YOUR ASSIGNMENT: Using the word "back" as the filter, copy each matching line from the records.

INPUT DATA:
====================
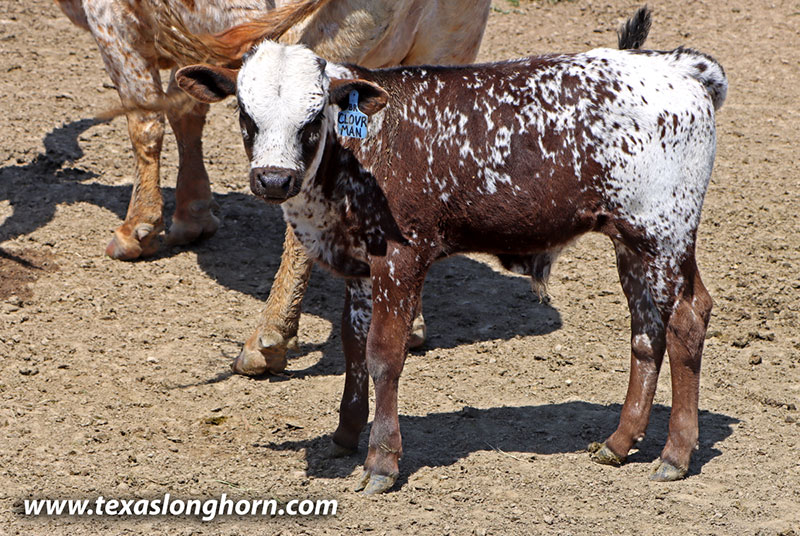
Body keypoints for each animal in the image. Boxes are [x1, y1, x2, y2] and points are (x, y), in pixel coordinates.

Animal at [56, 0, 491, 372]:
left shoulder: (113, 22)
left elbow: (145, 120)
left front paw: (138, 230)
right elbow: (186, 111)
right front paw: (192, 215)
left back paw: (268, 339)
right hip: (444, 52)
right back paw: (409, 323)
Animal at [175, 6, 726, 493]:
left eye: (313, 119)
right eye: (246, 115)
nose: (273, 179)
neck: (360, 150)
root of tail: (675, 66)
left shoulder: (400, 260)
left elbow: (383, 355)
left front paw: (381, 461)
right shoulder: (359, 267)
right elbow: (353, 347)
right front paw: (345, 434)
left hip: (665, 234)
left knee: (686, 321)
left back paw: (675, 454)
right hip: (631, 243)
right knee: (646, 332)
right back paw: (619, 441)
====================
FINAL ANSWER:
left back paw: (268, 339)
right back paw: (409, 323)
left back paw: (675, 454)
right back paw: (619, 441)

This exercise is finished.